Assignment: Your answer must contain each line of the data, copied exactly.
▶
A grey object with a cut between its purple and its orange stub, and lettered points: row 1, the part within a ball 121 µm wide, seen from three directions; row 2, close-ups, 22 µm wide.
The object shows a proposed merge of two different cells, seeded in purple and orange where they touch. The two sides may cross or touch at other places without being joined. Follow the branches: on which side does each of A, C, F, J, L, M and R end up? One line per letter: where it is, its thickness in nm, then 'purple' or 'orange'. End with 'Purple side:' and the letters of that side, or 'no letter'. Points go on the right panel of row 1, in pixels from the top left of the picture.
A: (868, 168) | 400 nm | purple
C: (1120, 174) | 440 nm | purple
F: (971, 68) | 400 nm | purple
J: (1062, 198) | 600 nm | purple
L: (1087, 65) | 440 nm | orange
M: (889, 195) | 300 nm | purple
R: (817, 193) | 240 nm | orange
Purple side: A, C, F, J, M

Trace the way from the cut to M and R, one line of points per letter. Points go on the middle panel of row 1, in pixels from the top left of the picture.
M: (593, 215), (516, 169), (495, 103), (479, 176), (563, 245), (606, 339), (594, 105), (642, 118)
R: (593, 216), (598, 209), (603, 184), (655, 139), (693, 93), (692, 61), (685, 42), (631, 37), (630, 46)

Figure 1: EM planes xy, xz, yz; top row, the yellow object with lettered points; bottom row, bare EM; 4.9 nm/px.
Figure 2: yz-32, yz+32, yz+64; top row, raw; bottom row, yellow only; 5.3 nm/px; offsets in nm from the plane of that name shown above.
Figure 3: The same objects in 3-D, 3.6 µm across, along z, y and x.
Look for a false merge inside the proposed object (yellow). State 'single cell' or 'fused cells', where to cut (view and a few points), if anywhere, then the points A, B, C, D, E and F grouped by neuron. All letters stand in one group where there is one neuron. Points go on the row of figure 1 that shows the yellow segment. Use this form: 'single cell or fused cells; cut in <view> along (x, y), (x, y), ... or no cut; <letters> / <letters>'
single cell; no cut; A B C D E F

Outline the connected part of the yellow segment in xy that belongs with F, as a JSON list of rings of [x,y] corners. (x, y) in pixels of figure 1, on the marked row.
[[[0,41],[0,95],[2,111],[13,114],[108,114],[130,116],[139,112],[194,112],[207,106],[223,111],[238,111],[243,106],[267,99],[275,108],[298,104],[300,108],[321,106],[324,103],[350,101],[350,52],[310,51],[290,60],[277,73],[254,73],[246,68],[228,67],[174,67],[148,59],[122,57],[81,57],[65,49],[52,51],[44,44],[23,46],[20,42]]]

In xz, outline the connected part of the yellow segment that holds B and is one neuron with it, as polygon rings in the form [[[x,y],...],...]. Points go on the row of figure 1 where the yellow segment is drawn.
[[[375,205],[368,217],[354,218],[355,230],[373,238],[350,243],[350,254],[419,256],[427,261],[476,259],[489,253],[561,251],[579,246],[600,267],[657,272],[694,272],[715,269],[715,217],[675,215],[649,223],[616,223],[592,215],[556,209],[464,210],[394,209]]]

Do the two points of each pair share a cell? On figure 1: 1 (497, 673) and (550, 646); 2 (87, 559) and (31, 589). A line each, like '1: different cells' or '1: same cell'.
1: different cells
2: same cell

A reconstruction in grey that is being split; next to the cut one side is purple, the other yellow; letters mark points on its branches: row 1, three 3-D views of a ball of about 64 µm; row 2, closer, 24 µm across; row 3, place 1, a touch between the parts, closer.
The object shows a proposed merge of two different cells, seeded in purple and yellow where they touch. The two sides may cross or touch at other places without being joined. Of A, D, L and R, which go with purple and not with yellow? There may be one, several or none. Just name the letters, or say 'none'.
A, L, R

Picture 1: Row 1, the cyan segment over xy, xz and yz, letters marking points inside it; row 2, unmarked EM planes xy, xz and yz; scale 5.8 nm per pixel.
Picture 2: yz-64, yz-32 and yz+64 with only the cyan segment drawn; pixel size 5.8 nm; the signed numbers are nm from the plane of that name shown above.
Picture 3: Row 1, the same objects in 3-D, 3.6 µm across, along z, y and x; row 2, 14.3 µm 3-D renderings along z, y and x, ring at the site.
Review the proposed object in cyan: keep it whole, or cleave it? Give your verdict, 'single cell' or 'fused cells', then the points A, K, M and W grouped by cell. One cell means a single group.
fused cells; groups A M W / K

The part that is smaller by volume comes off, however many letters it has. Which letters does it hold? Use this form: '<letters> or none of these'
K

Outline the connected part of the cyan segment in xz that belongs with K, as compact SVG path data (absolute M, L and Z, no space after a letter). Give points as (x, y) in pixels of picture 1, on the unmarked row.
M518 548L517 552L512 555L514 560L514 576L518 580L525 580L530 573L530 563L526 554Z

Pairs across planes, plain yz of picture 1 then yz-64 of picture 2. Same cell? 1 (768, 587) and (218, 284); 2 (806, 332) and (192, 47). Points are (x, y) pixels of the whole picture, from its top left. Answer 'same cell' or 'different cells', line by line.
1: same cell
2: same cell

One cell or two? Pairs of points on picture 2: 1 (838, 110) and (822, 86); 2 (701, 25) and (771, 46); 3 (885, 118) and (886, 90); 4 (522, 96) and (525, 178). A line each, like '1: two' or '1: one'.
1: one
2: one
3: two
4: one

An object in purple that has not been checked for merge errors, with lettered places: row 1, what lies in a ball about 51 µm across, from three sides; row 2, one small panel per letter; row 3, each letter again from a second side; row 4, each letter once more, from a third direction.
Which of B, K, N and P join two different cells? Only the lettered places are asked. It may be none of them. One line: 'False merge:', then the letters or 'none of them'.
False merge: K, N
◀
Written response:
A grey object with a cut between its purple and its orange stub, and lettered points: row 1, the part within a ball 121 µm wide, seen from three directions; row 2, close-ups, 22 µm wide.
The object shows a proposed merge of two different cells, seeded in purple and orange where they touch. The two sides may cross or touch at other places without being joined. Follow the branches: on which side does each of A, C, F, J, L, M and R end up? One line per letter: where it is, its thickness in nm, then 'purple' or 'orange'. End with 'Purple side:' and the letters of that side, or 'no letter'. Points go on the right panel of row 1, in pixels from the top left of the picture.
A: (868, 168) | 400 nm | purple
C: (1120, 174) | 440 nm | purple
F: (971, 68) | 400 nm | purple
J: (1062, 198) | 600 nm | purple
L: (1087, 65) | 440 nm | orange
M: (889, 195) | 300 nm | purple
R: (817, 193) | 240 nm | orange
Purple side: A, C, F, J, M

Trace the way from the cut to M and R, one line of points per letter. Points go on the middle panel of row 1, in pixels from the top left of the picture.
M: (593, 215), (516, 169), (495, 103), (479, 176), (563, 245), (606, 339), (594, 105), (642, 118)
R: (593, 216), (598, 209), (603, 184), (655, 139), (693, 93), (692, 61), (685, 42), (631, 37), (630, 46)

Figure 1: EM planes xy, xz, yz; top row, the yellow object with lettered points; bottom row, bare EM; 4.9 nm/px.
Figure 2: yz-32, yz+32, yz+64; top row, raw; bottom row, yellow only; 5.3 nm/px; offsets in nm from the plane of that name shown above.
Figure 3: The same objects in 3-D, 3.6 µm across, along z, y and x.
Look for a false merge inside the proposed object (yellow). State 'single cell' or 'fused cells', where to cut (view and a few points), if anywhere, then the points A, B, C, D, E and F grouped by neuron. All letters stand in one group where there is one neuron. Points go on the row of figure 1 that shows the yellow segment. Use this form: 'single cell or fused cells; cut in <view> along (x, y), (x, y), ... or no cut; <letters> / <letters>'
single cell; no cut; A B C D E F

Outline the connected part of the yellow segment in xy that belongs with F, as a JSON list of rings of [x,y] corners. (x, y) in pixels of figure 1, on the marked row.
[[[0,41],[0,95],[2,111],[13,114],[108,114],[130,116],[139,112],[194,112],[207,106],[223,111],[238,111],[243,106],[267,99],[275,108],[298,104],[300,108],[321,106],[324,103],[350,101],[350,52],[310,51],[290,60],[277,73],[254,73],[246,68],[228,67],[174,67],[148,59],[122,57],[81,57],[65,49],[52,51],[44,44],[23,46],[20,42]]]

In xz, outline the connected part of the yellow segment that holds B and is one neuron with it, as polygon rings in the form [[[x,y],...],...]. Points go on the row of figure 1 where the yellow segment is drawn.
[[[375,205],[368,217],[354,218],[355,230],[373,238],[350,243],[350,254],[419,256],[427,261],[476,259],[489,253],[561,251],[579,246],[600,267],[657,272],[694,272],[715,269],[715,217],[675,215],[649,223],[616,223],[592,215],[556,209],[464,210],[394,209]]]

Do the two points of each pair share a cell? On figure 1: 1 (497, 673) and (550, 646); 2 (87, 559) and (31, 589). A line each, like '1: different cells' or '1: same cell'.
1: different cells
2: same cell

A reconstruction in grey that is being split; next to the cut one side is purple, the other yellow; letters mark points on its branches: row 1, three 3-D views of a ball of about 64 µm; row 2, closer, 24 µm across; row 3, place 1, a touch between the parts, closer.
The object shows a proposed merge of two different cells, seeded in purple and yellow where they touch. The two sides may cross or touch at other places without being joined. Of A, D, L and R, which go with purple and not with yellow? There may be one, several or none. Just name the letters, or say 'none'.
A, L, R

Picture 1: Row 1, the cyan segment over xy, xz and yz, letters marking points inside it; row 2, unmarked EM planes xy, xz and yz; scale 5.8 nm per pixel.
Picture 2: yz-64, yz-32 and yz+64 with only the cyan segment drawn; pixel size 5.8 nm; the signed numbers are nm from the plane of that name shown above.
Picture 3: Row 1, the same objects in 3-D, 3.6 µm across, along z, y and x; row 2, 14.3 µm 3-D renderings along z, y and x, ring at the site.
Review the proposed object in cyan: keep it whole, or cleave it? Give your verdict, 'single cell' or 'fused cells', then the points A, K, M and W grouped by cell. One cell means a single group.
fused cells; groups A M W / K

The part that is smaller by volume comes off, however many letters it has. Which letters does it hold? Use this form: '<letters> or none of these'
K

Outline the connected part of the cyan segment in xz that belongs with K, as compact SVG path data (absolute M, L and Z, no space after a letter). Give points as (x, y) in pixels of picture 1, on the unmarked row.
M518 548L517 552L512 555L514 560L514 576L518 580L525 580L530 573L530 563L526 554Z

Pairs across planes, plain yz of picture 1 then yz-64 of picture 2. Same cell? 1 (768, 587) and (218, 284); 2 (806, 332) and (192, 47). Points are (x, y) pixels of the whole picture, from its top left. Answer 'same cell' or 'different cells', line by line.
1: same cell
2: same cell

One cell or two? Pairs of points on picture 2: 1 (838, 110) and (822, 86); 2 (701, 25) and (771, 46); 3 (885, 118) and (886, 90); 4 (522, 96) and (525, 178). A line each, like '1: two' or '1: one'.
1: one
2: one
3: two
4: one

An object in purple that has not been checked for merge errors, with lettered places: row 1, what lies in a ball about 51 µm across, from three sides; row 2, one small panel per letter; row 3, each letter again from a second side; row 4, each letter once more, from a third direction.
Which of B, K, N and P join two different cells? Only the lettered places are asked. It may be none of them. One line: 'False merge:', then the letters or 'none of them'.
False merge: K, N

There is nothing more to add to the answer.